Available data —

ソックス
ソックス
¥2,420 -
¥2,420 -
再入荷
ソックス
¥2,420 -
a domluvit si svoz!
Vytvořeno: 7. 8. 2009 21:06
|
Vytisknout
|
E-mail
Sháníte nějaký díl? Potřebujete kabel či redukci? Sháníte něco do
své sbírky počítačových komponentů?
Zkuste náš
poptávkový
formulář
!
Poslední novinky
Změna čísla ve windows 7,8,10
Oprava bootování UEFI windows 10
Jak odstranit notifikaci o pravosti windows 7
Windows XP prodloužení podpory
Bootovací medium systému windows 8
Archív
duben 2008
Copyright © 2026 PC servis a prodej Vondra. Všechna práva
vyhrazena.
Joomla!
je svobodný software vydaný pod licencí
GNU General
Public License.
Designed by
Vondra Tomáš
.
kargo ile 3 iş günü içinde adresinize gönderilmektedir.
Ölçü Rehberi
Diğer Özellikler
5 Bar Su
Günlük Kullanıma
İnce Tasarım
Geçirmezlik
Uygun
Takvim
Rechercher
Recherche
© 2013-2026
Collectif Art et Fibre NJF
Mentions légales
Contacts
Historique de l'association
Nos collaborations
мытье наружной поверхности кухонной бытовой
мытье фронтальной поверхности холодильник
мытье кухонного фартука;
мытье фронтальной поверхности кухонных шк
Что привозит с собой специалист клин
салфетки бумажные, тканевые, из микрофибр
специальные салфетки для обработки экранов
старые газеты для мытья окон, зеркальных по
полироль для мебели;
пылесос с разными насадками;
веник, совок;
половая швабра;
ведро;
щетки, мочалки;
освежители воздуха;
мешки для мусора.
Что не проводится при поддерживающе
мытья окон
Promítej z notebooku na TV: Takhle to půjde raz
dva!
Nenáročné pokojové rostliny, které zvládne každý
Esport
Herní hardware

What to do — Reproduce every line of the material above word for word, keeping the original order and changing nothing.

Answer area —
ソックス
ソックス
¥2,420 -
¥2,420 -
再入荷
ソックス
¥2,420 -
a domluvit si svoz!
Vytvořeno: 7. 8. 2009 21:06
|
Vytisknout
|
E-mail
Sháníte nějaký díl? Potřebujete kabel či redukci? Sháníte něco do
své sbírky počítačových komponentů?
Zkuste náš
poptávkový
formulář
!
Poslední novinky
Změna čísla ve windows 7,8,10
Oprava bootování UEFI windows 10
Jak odstranit notifikaci o pravosti windows 7
Windows XP prodloužení podpory
Bootovací medium systému windows 8
Archív
duben 2008
Copyright © 2026 PC servis a prodej Vondra. Všechna práva
vyhrazena.
Joomla!
je svobodný software vydaný pod licencí
GNU General
Public License.
Designed by
Vondra Tomáš
.
kargo ile 3 iş günü içinde adresinize gönderilmektedir.
Ölçü Rehberi
Diğer Özellikler
5 Bar Su
Günlük Kullanıma
İnce Tasarım
Geçirmezlik
Uygun
Takvim
Rechercher
Recherche
© 2013-2026
Collectif Art et Fibre NJF
Mentions légales
Contacts
Historique de l'association
Nos collaborations
мытье наружной поверхности кухонной бытовой
мытье фронтальной поверхности холодильник
мытье кухонного фартука;
мытье фронтальной поверхности кухонных шк
Что привозит с собой специалист клин
салфетки бумажные, тканевые, из микрофибр
специальные салфетки для обработки экранов
старые газеты для мытья окон, зеркальных по
полироль для мебели;
пылесос с разными насадками;
веник, совок;
половая швабра;
ведро;
щетки, мочалки;
освежители воздуха;
мешки для мусора.
Что не проводится при поддерживающе
мытья окон
Promítej z notebooku na TV: Takhle to půjde raz
dva!
Nenáročné pokojové rostliny, které zvládne každý
Esport
Herní hardware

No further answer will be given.